■ FRAGMENTO DE TEXTO ■
"""

Es imposible decir con ningún grado de certeza lo que pudo suceder
con ambas tradiciones en el intervalo, aunque después de realizar
nuestra investigación creemos hallarnos en condiciones de aventurar
una conjetura. El «linaje» de la Magdalena continuó en el sur de
Francia, aunque cualquier documento que lo corroborase debió de
quedar destruido, seguramente, durante la devastación sistemática de
la cultura languedociana que acompañó a la cruzada contra los
albigenses. Pero los ecos de esa tradición han llegado hasta
nosotros, a tenor de las creencias cátaras sobre la relación entre
la Magdalena y Jesús y también por el opúsculo de influencia cátara
Schwester Katrei, algunas de cuyas ideas derivan claramente de los
textos de Nag Hammadi.
Es probable que la tradición sanjuanista sobreviviese
independientemente en Oriente Próximo gracias a los antepasados de
los mandeos y los nusayríes. Sea como fuere, sabemos que apareció en
Europa siglos más tarde. Pero ¿cómo llegó a Europa? ¿Quién supo
entender su valor y decidió mantener en secreto esas creencias? Una
vez más encontramos la respuesta en aquellos monjes-soldados cuyas
operaciones militares en el Próximo Oriente no fueron sino el
pretexto para una búsqueda orientada a la consecución del
conocimiento esotérico.
Los templarios llevaron a Europa la
tradición juanista para unirla con la de la Magdalena, con lo cual
completaban el sentido de los que durante algún tiempo debieron de
parecer misterios separados, el femenino y el masculino. No
olvidemos que los nueve templarios fundadores eran oriundos de la
cultura languedociana, alma y corazón del culto a la Magdalena. Ni
que según la tradición ocultista aprendieron sus secretos «de los
sanjuanistas de Oriente».
En nuestra opinión, no es de creer que fuese coincidencia esta unión
de las dos tradiciones a cargo de los freires. Al fin y al cabo, la
meta principal de éstos fue buscar y utilizar los conocimientos más
arcanos. Hugo de Payens y sus ocho cofrades fueron a los Santos
Lugares con un designio, el de conquistar el poder que puede
conferir el conocimiento. Tal vez perseguían también un objeto de
gran valor, el cual no sería meramente monetario. Todo indica que
los templarios no salieron a buscar la tradición juanista como
ciegos que andan a tientas; sabían lo que buscaban, aunque hoy no
sea posible decir cómo llegaron a saberlo.

"""

Registros de datos almacenados:

"""

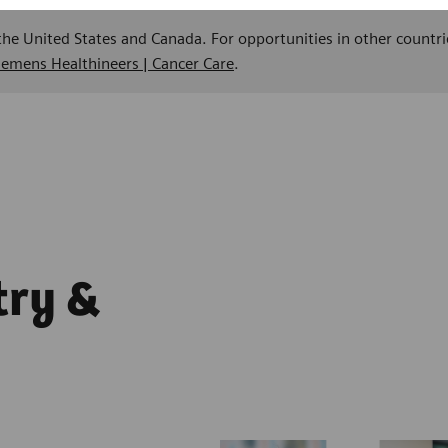
 the United States and Canada. For opportunities in other countri
Siemens Healthineers | Cancer Care
.
try &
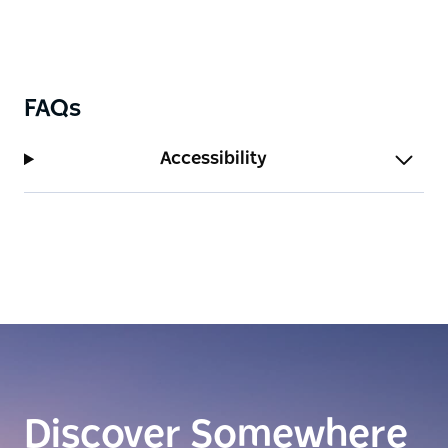
FAQs
Accessibility
Discover Somewhere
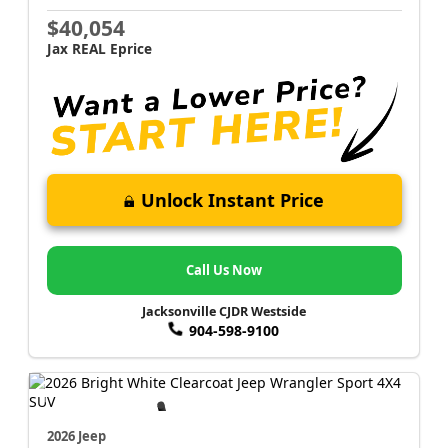
$40,054
Jax REAL Eprice
Unlock Instant Price
Call Us Now
Jacksonville CJDR Westside
904-598-9100
2026 Jeep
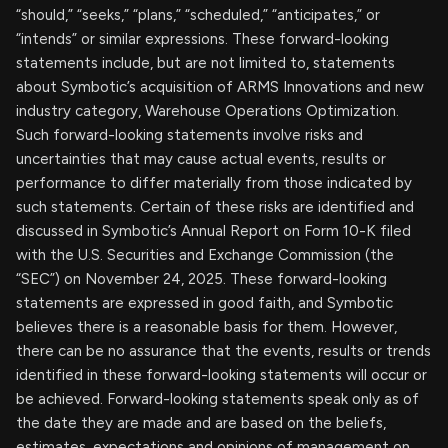
“should,” “seeks,” “plans,” “scheduled,” “anticipates,” or
“intends” or similar expressions. These forward-looking
statements include, but are not limited to, statements
about Symbotic’s acquisition of ARMS Innovations and new
industry category, Warehouse Operations Optimization.
Such forward-looking statements involve risks and
uncertainties that may cause actual events, results or
performance to differ materially from those indicated by
such statements. Certain of these risks are identified and
discussed in Symbotic’s Annual Report on Form 10-K filed
with the U.S. Securities and Exchange Commission (the
“SEC”) on November 24, 2025. These forward-looking
statements are expressed in good faith, and Symbotic
believes there is a reasonable basis for them. However,
there can be no assurance that the events, results or trends
identified in these forward-looking statements will occur or
be achieved. Forward-looking statements speak only as of
the date they are made and are based on the beliefs,
estimates, expectations and opinions of management on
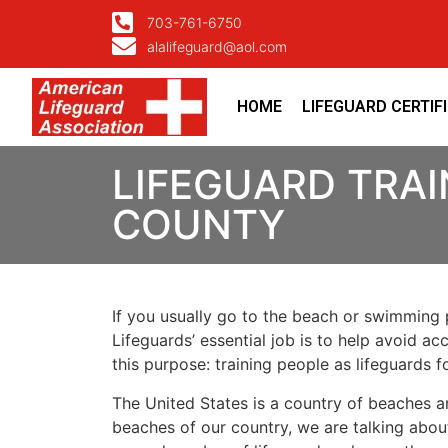
703-761-6750
alalifeguard@aol.com
HOME
LIFEGUARD CERTIF
LIFEGUARD TRAI
COUNTY
If you usually go to the beach or swimming p
Lifeguards’ essential job is to help avoid ac
this purpose: training people as lifeguards 
The United States is a country of beaches a
beaches of our country, we are talking about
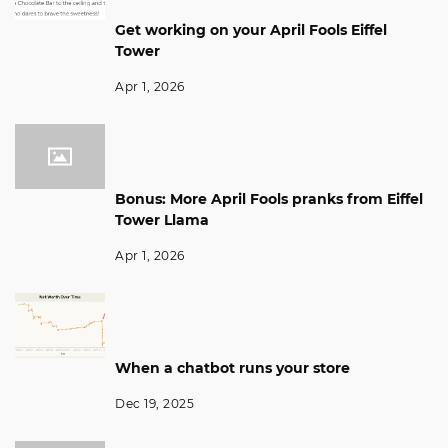
Get working on your April Fools Eiffel
Tower
Apr 1, 2026
Bonus: More April Fools pranks from Eiffel
Tower Llama
Apr 1, 2026
When a chatbot runs your store
Dec 19, 2025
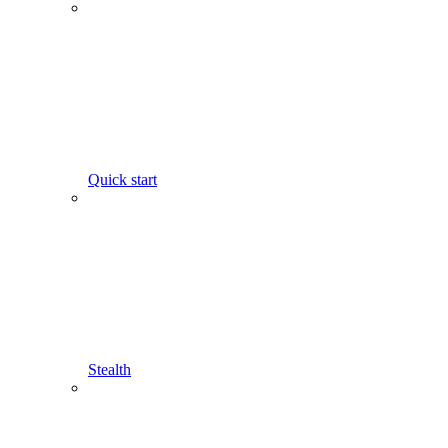
Quick start
Stealth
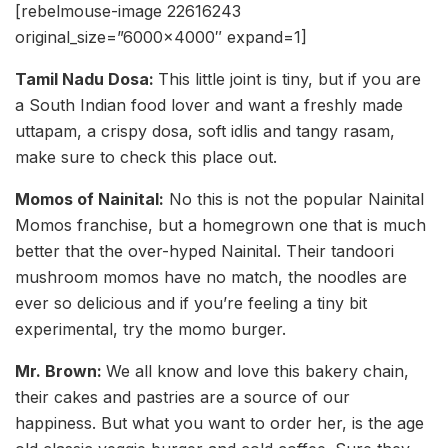
[rebelmouse-image 22616243
original_size=”6000×4000″ expand=1]
Tamil Nadu Dosa:
This little joint is tiny, but if you are
a South Indian food lover and want a freshly made
uttapam, a crispy dosa, soft idlis and tangy rasam,
make sure to check this place out.
Momos of Nainital:
No this is not the popular Nainital
Momos franchise, but a homegrown one that is much
better that the over-hyped Nainital. Their tandoori
mushroom momos have no match, the noodles are
ever so delicious and if you’re feeling a tiny bit
experimental, try the momo burger.
Mr. Brown:
We all know and love this bakery chain,
their cakes and pastries are a source of our
happiness. But what you want to order her, is the age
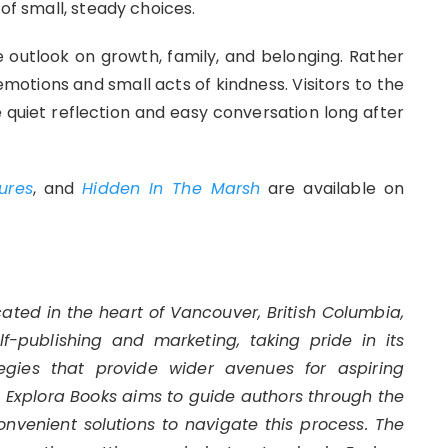
 of small, steady choices.
e outlook on growth, family, and belonging. Rather
emotions and small acts of kindness. Visitors to the
te quiet reflection and easy conversation long after
ures
, and
Hidden In The Marsh
are available on
cated in the heart of Vancouver, British Columbia,
-publishing and marketing, taking pride in its
egies that provide wider avenues for aspiring
s. Explora Books aims to guide authors through the
convenient solutions to navigate this process. The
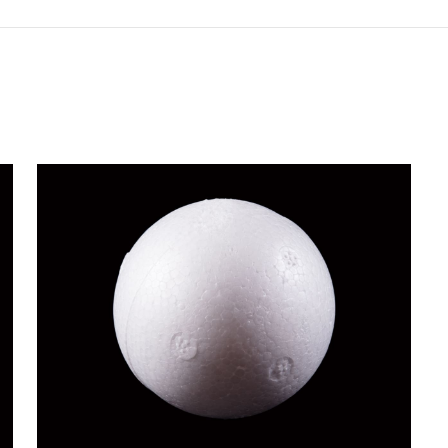
BALL FLOAT
Novelty Products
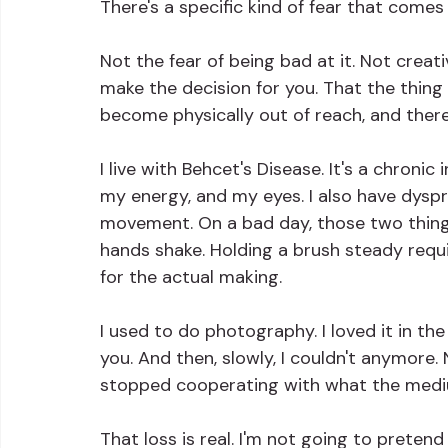
There's a specific kind of fear that comes 
Not the fear of being bad at it. Not creat
make the decision for you. That the thing y
become physically out of reach, and there
I live with Behcet's Disease. It's a chroni
my energy, and my eyes. I also have dyspr
movement. On a bad day, those two thing
hands shake. Holding a brush steady requi
for the actual making.
I used to do photography. I loved it in t
you. And then, slowly, I couldn't anymore.
stopped cooperating with what the medi
That loss is real. I'm not going to pretend i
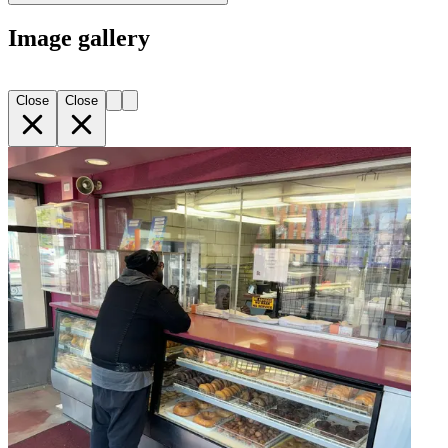
Image gallery
Close
Close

"""

■ DESCRIPCIÓN DE TAREA ■
Cita sin cambios, del texto sobre los templarios y las tradiciones de la Magdalena y juanista, el tramo que va desde «Es imposible decir» hasta «de Nag Hammadi.». El listado no interviene para nada en esto.

■ ZONA DE RESPUESTA ■
Es imposible decir con ningún grado de certeza lo que pudo suceder
con ambas tradiciones en el intervalo, aunque después de realizar
nuestra investigación creemos hallarnos en condiciones de aventurar
una conjetura. El «linaje» de la Magdalena continuó en el sur de
Francia, aunque cualquier documento que lo corroborase debió de
quedar destruido, seguramente, durante la devastación sistemática de
la cultura languedociana que acompañó a la cruzada contra los
albigenses. Pero los ecos de esa tradición han llegado hasta
nosotros, a tenor de las creencias cátaras sobre la relación entre
la Magdalena y Jesús y también por el opúsculo de influencia cátara
Schwester Katrei, algunas de cuyas ideas derivan claramente de los
textos de Nag Hammadi.